Provided text »
===============

The final report of the study which has a broader perspective and considers several additional existing mechanisms has been carried out by Jean-François Rioux, Professor of conflict studies at Saint Paul University, Ottawa, Canada, and Marco Sassòli, Professor of public international law at the Université du Québec à Montréal, Canada, with the support of assistants.



Paper 1: The ICRC as a mechanism to solve issues on people unaccounted for

 

Paper 1: The ICRC as a mechanism to solve issues on people unaccounted for 
 

If International Humanitarian Law (IHL) were respected, few persons, mainly soldiers, would be victims of conflict-related disappearances.

The ICRC contributes through its traditional activities to the respect of IHL. This prevents disappearances. Some of those activities could be systematized and some specifically disappearance-related activities could be added, such as:

 
 
 
  • The ICRC should put more emphasis on the rules aimed at reducing disappearances in its dialogue with relevant authorities and leaders, and encourage them to take appropriate measures.

  • The ICRC should systematically collect certain information including - where appropriate - witness reports on death before or after arrest, personal data on beneficiaries of ICRC assistance and information on recipients and senders of Red Cross messages.

  • The ICRC should systematically collect tracing requests and submit them to the responsible authorities. The information collected could include certain ante mortem data, which may be easily lost. Whenever possible, the ICRC should try to find an answer through field tracing - as it already does, in certain contexts.

  • Families should be kept regularly informed about applicable provisions of IHL, ICRC tracing methods, the responsiveness of belligerents, the chances of success, and the ICRC’s evaluation of whether the missing persons can be found alive.

===============

Record extracts »
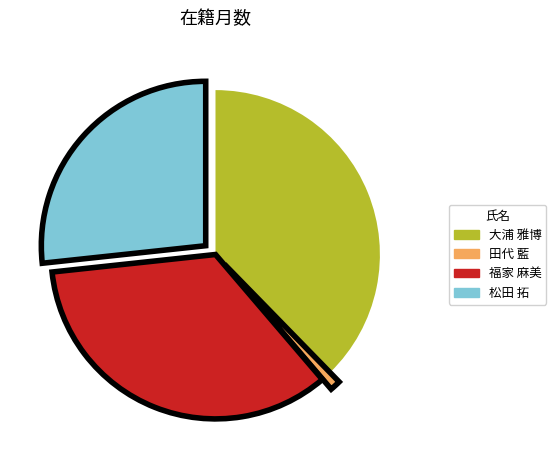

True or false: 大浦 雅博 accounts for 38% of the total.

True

===============

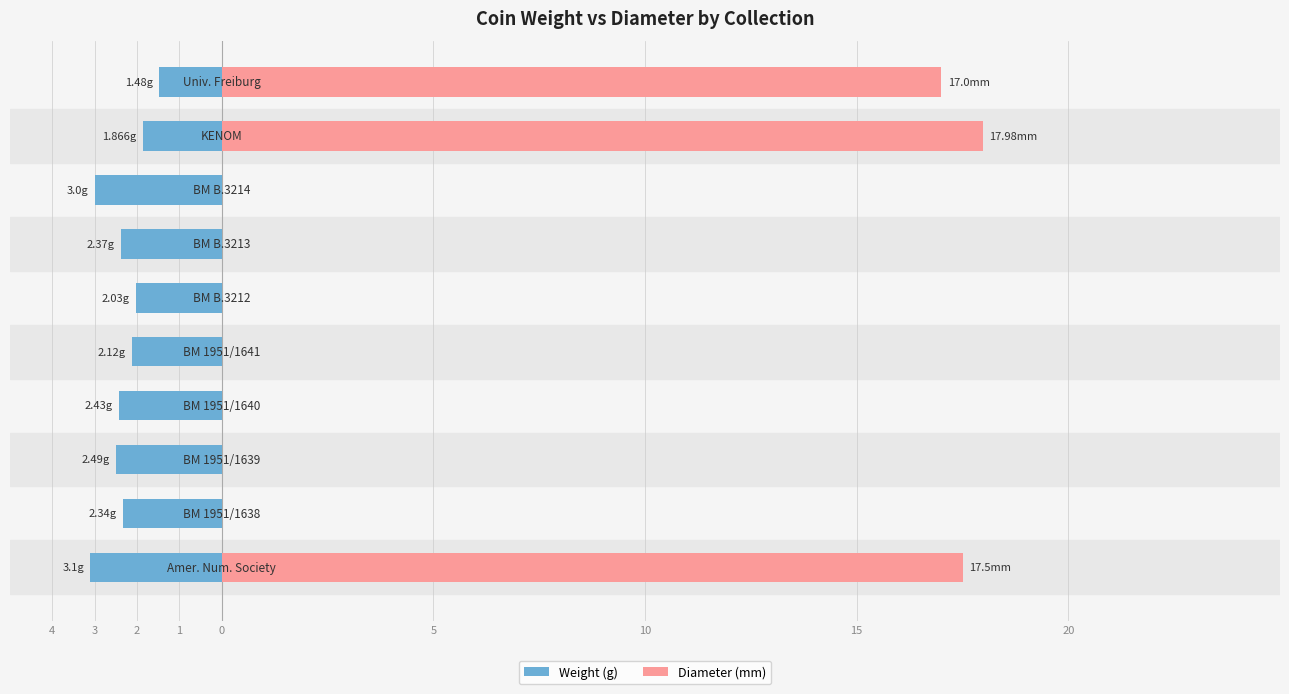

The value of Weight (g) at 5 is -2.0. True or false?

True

===============

Actions to take »
[1] Revise the ICRC paper from "If International Humanitarian" up to and including "take appropriate measures.", giving that stretch again with "relevant authorities" changed to "competent authorities".
[2] Pick up the ICRC paper on people unaccounted for after its final sentence and keep writing.
The items play no part in this work.

Expected outputs »
[1]
If International Humanitarian Law (IHL) were respected, few persons, mainly soldiers, would be victims of conflict-related disappearances.

The ICRC contributes through its traditional activities to the respect of IHL. This prevents disappearances. Some of those activities could be systematized and some specifically disappearance-related activities could be added, such as:

 
 
 
  • The ICRC should put more emphasis on the rules aimed at reducing disappearances in its dialogue with competent authorities and leaders, and encourage them to take appropriate measures.

[2]
  • The ICRC itself should only exceptionally undertake programmes for the psychological, material and legal support to families of missing persons.

  • Multilateral or tripartite mechanisms to clarify the fate of missing persons should primarily be established to discuss policy (including exhumations) and to encourage cooperation. They are not appropriate forums to obtain answers to individual tracing requests.

  • Exhumations and forensic identification may provide answers, if the former belligerents cooperate. When the ICRC is involved in the transfer of human remains, it should insist on identification and transfer of the remains to the family. The ICRC itself should facilitate rather than engage in exhumation and forensic identification activities.

 
The paper supported the ICRC objective to adopt uniform operational internal guidelines, which should be respected in all contexts unless there are objective, specific reasons for not doing so.

 Related article:  

  Mechanisms to solve issues on people unaccounted for  

Paper 2: Truth commissions as mechanisms to solve issues on people unaccounted for

 

Paper 2: Truth commissions as mechanisms to solve issues on people unaccounted for 
 

Truth commissions are generally created by governments for a limited period of time, to establish the truth on past events presumed to constitute serious human rights violations and thus to further reconciliation in the country. In the past, some truth commissions had to deal with the problem of missing persons. Their practices show that truth commissions could effectively tackle some issues on persons unaccounted for, if some conditions for an efficient functioning were met. These conditions, which can differ from a country to another, are in fact rarely respected sufficiently to accomplish adequately this specific task.

Truth commissions are mainly interested in persons unaccounted for in order to find out whether they were victims of forced disappearances. They generally search for the truth about a pattern of behavior, often also illustrated by the violations committed against some individuals, rarely about all individual violations. The focus is generally put on finding violations and on attributing them to the State. Sometimes, the responsibility is also individually attributed. To find the current truth, i.e. to locate a disappeared person or his or her remains, is only a by-product of the search for the truth about the past.

Most of the tentative recommendations in the paper therefore concern as much the functioning of truth commissions in general as specifically the appropriate way to clarify the fate of people unaccounte d for. They covered the credibility and reports of such commissions, access to and collection of information, financial and human resources, and the search for people unaccounted for and their remains.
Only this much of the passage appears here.